- **WHAT IS REQUIRED**
Turn the lines of the records below into a numbered list, beginning with the line containing "family: Libellulidae" and continuing through the line containing "genus: Zenaida", with both of those lines included. Omit the pictures from your answer.

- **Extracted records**
***

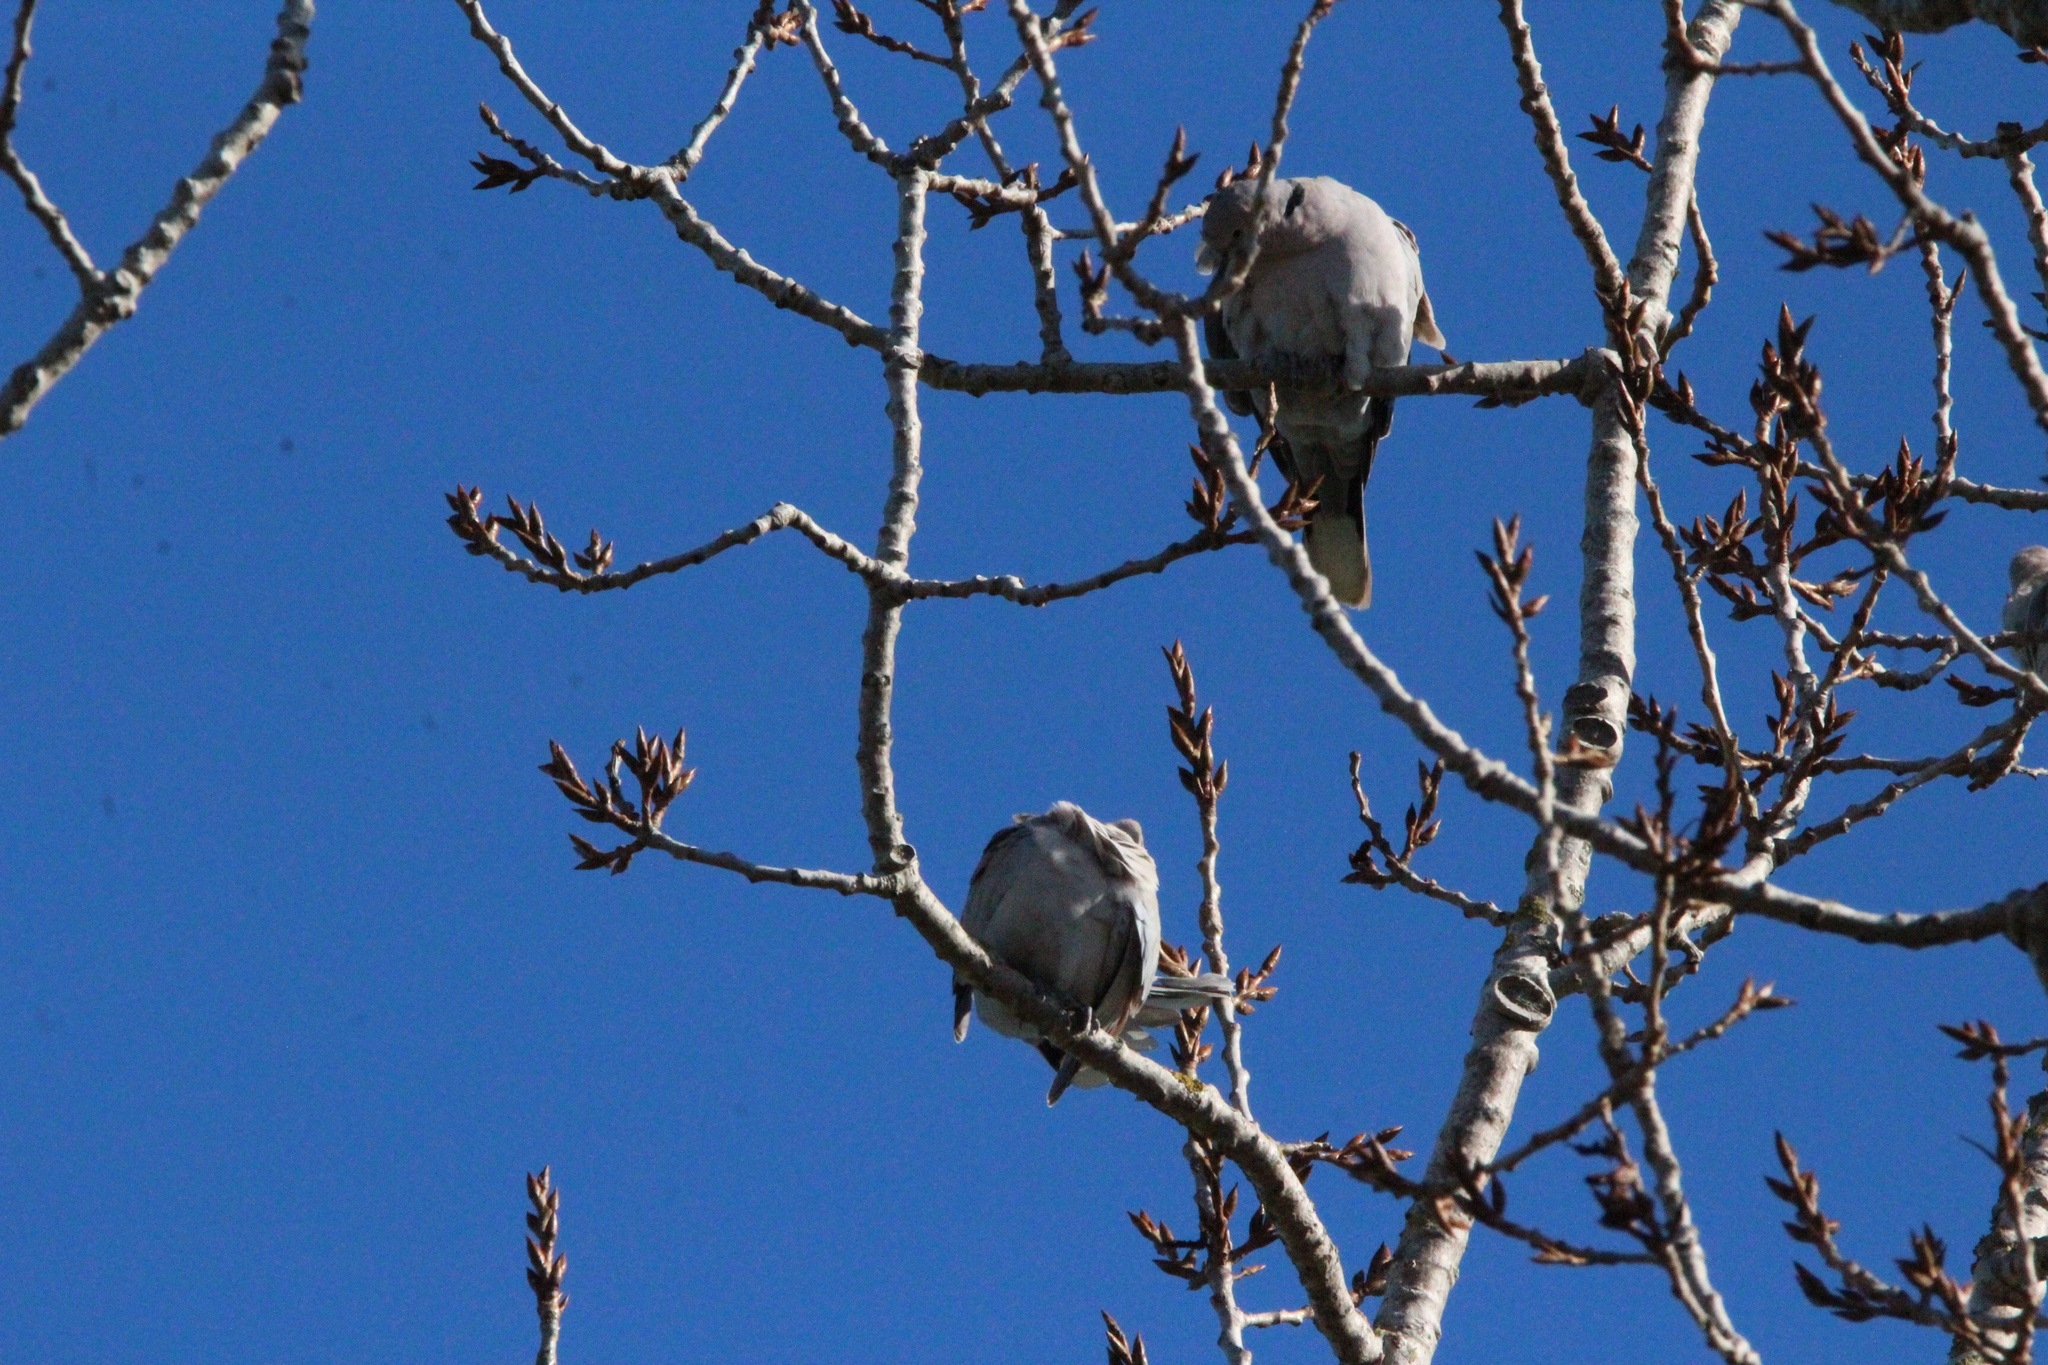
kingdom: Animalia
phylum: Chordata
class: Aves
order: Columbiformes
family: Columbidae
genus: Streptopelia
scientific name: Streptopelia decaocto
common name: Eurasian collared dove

***

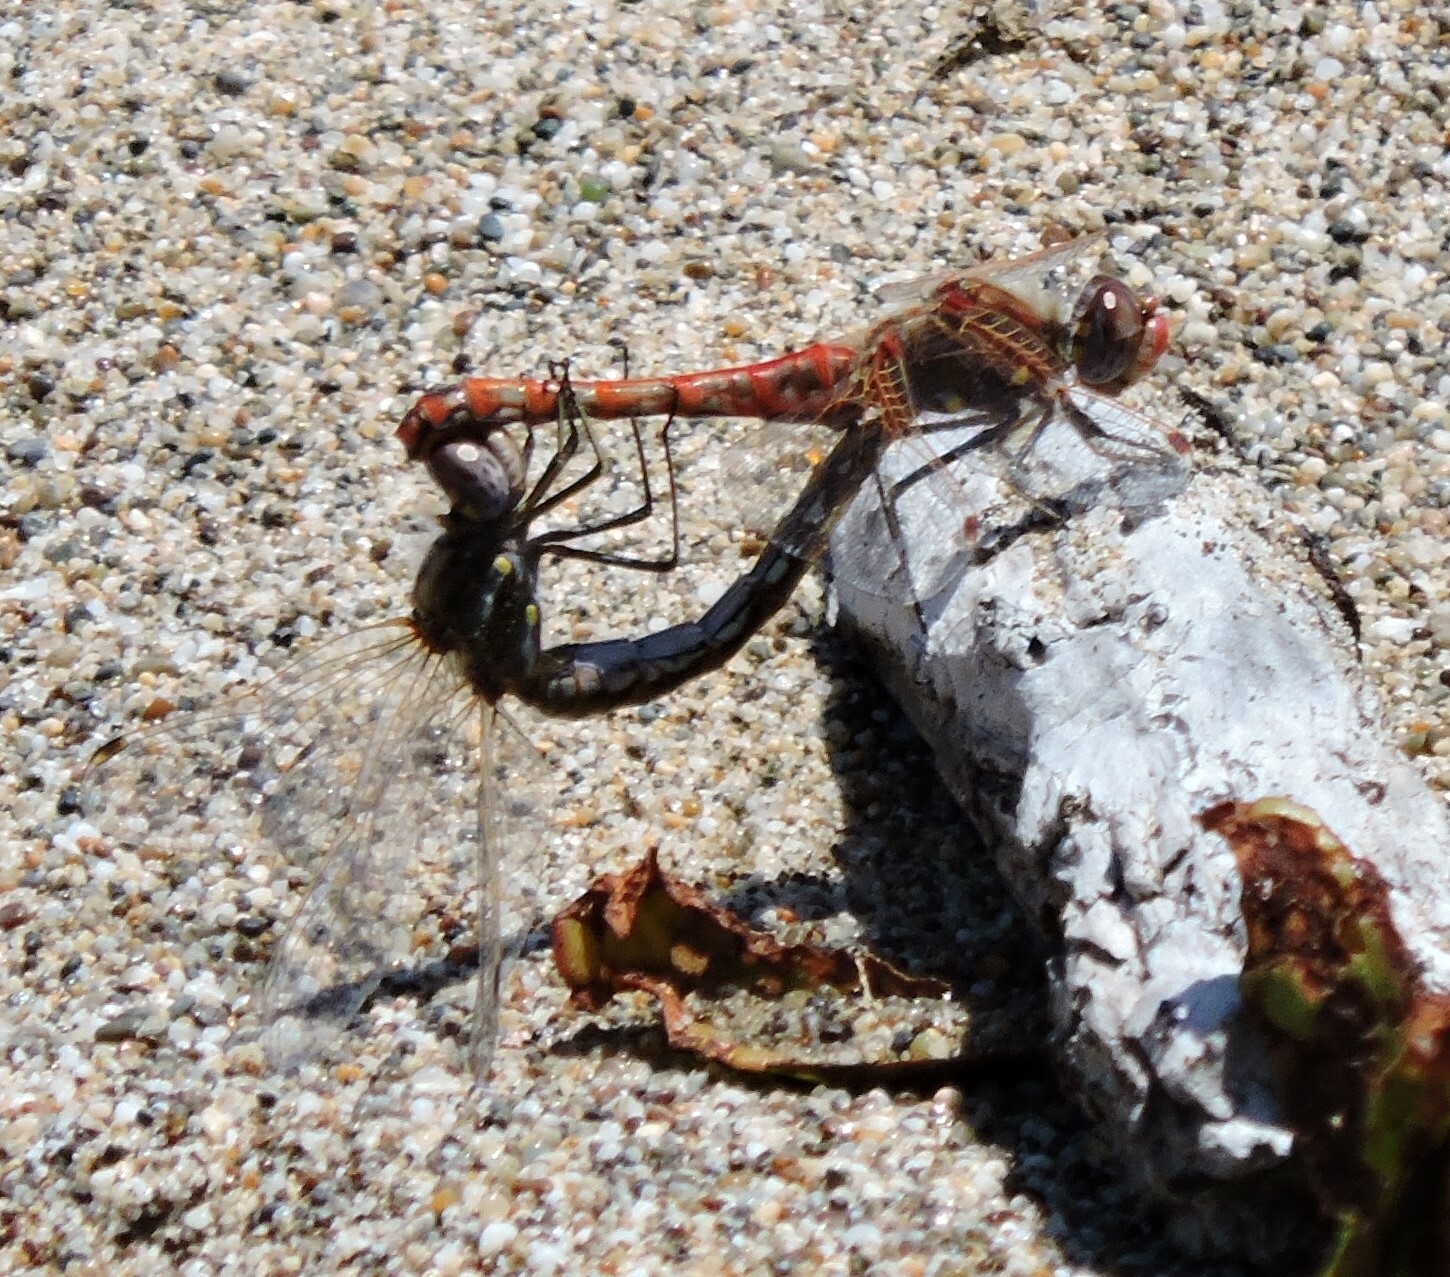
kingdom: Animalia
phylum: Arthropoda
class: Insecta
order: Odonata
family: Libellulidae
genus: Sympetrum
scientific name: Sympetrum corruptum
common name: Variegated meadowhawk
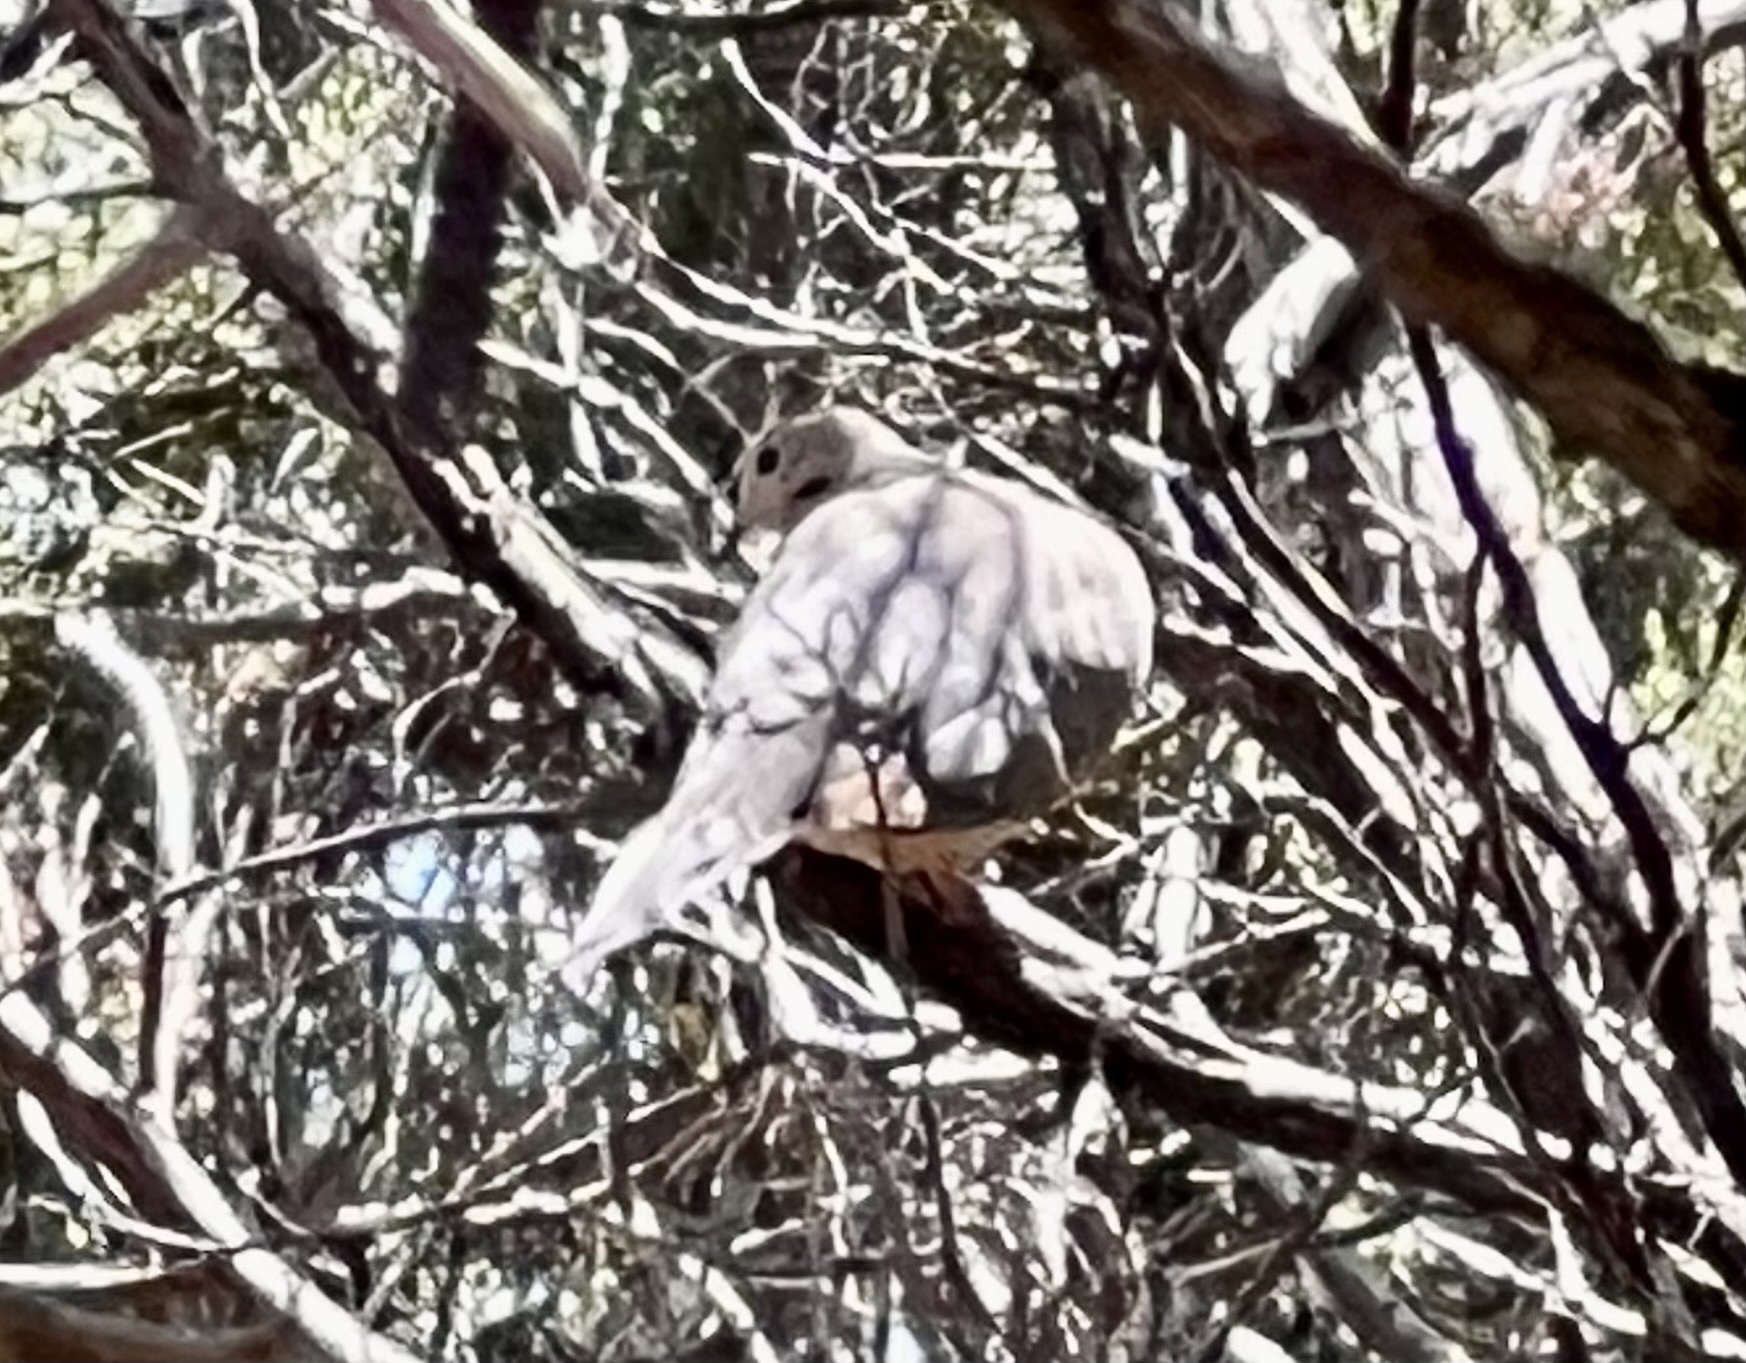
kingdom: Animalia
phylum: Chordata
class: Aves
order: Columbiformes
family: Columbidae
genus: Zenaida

***

- **SOLVED PROBLEM**
1. family: Libellulidae
2. genus: Sympetrum
3. scientific name: Sympetrum corruptum
4. common name: Variegated meadowhawk
5. kingdom: Animalia
6. phylum: Chordata
7. class: Aves
8. order: Columbiformes
9. family: Columbidae
10. genus: Zenaida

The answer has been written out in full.